The broader crypto lending and the staking markets underwent one of many worst crises in historical past. Totally different networks suffered repercussions due to liquidation havoc.
On 19 June, Solend Protocol, a DeFi community used for borrowing and lending crypto-assets equivalent to Solana [SOL] was affected. Fearing excessive sell-offs, the community launched initiated proposals to keep away from a cascade of doable liquidations.
Third time is the appeal, is it?
Earlier, the Solend protocol deliberate to overhaul the whale accounts with emergency powers. Nevertheless, it confronted an enormous backlash from the neighborhood. Whereas the liquidity danger continues to hover over Solend, it has include a 3rd proposal SLND3. This proposal seeks to place a cap on the borrowing restrict and scale back the utmost liquidations.
A replica of the proposal is accessible right here https://t.co/Uf63miMs9e
— Solend (we’re hiring!) (@solendprotocol) June 20, 2022
SLND3 proposal would incorporate some amendments as specified within the weblog. Proposed to introduce a per-account borrow restrict of $50M, any debt above this restrict shall be eligible for liquidation, no matter collateral worth; quickly scale back the utmost liquidation shut issue from 20% to 1%.
For its third proposal, Solend has thus far decreased almost 5,000 neighborhood votes with 98% in favor. The announcement noted,
“Solend is reaching out to market makers to assist present higher on-chain liquidity. This mixed with our proposals ought to scale back DEX market influence to a manageable stage.”
If authorized, the proposal would take impact. ‘Because of the want to maneuver shortly, take into account the 24-hour voting interval as discover for customers to cut back their borrow positions,’ the group added.
Solend group continued to publish new proposals and ask customers to vote. Nevertheless, this proposal has the objective of controlling the dangers of borrowing cash by Solend.
Did it assist?
Properly, the response had extra of a twin state of affairs to this initiative. Customers had a mixed reaction following this growth. As an illustration, one fanatic criticized the proposal and asserted,
“Proposal to simply flip off Solend so we are able to get this terrible nonsense out of the timeline. Really a drag on all of us and a humiliation to defi.”

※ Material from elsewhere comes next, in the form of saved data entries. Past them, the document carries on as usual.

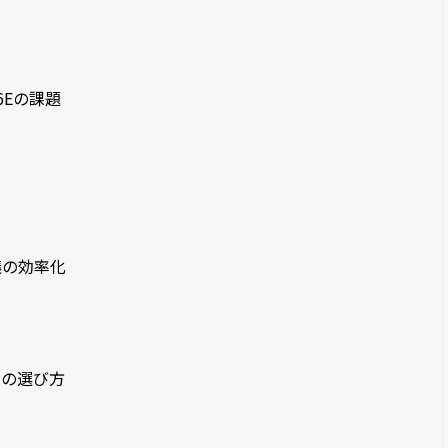
6Eの課題
議の効率化
トの選び方
点
ト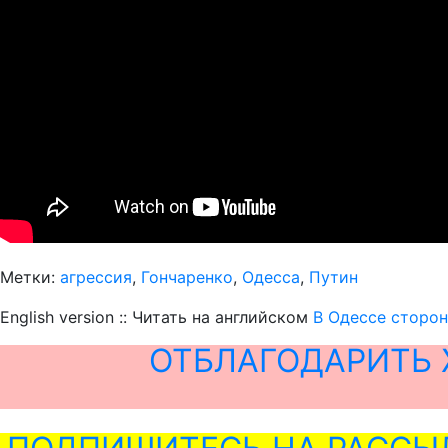
Метки:
агрессия
,
Гончаренко
,
Одесса
,
Путин
English version :: Читать на английском
В Одессе сторон
ОТБЛАГОДАРИТЬ 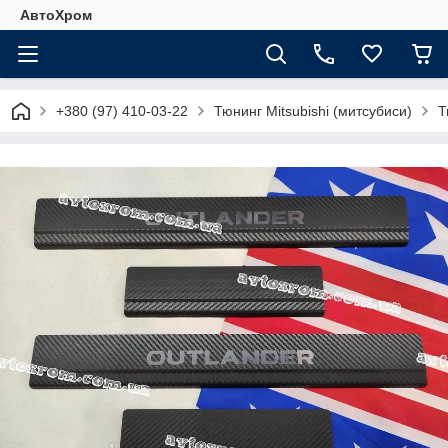
АвтоХром
+380 (97) 410-03-22
Тюнинг Mitsubishi (митсубиси)
Т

Whereas, the token absolutely loved the traction. Solend Community’s native token – SLND recorded a 4% surge because it traded above the $0.6 mark. With the alt off 96% from its all-time excessive of $16.72, latest occasions counsel that the token could be on its approach to the underside.

Supply: CoinMarketCap
Even SOL reaped some advantages following an enormous 15% uptick on CoinMarketCap. On the time of writing, SOL traded across the $37 mark.
Quantity metric on Santiment surged on the community over the previous 24 hours. Solend’s iteration coupled with Solana’s newest mainnet upgrade to v1.10.25 led to an enormous quantity bump on Solana.

Supply: Santiment
As of 21 June, the community quantity was up by 64% and stood at greater than $2 billion.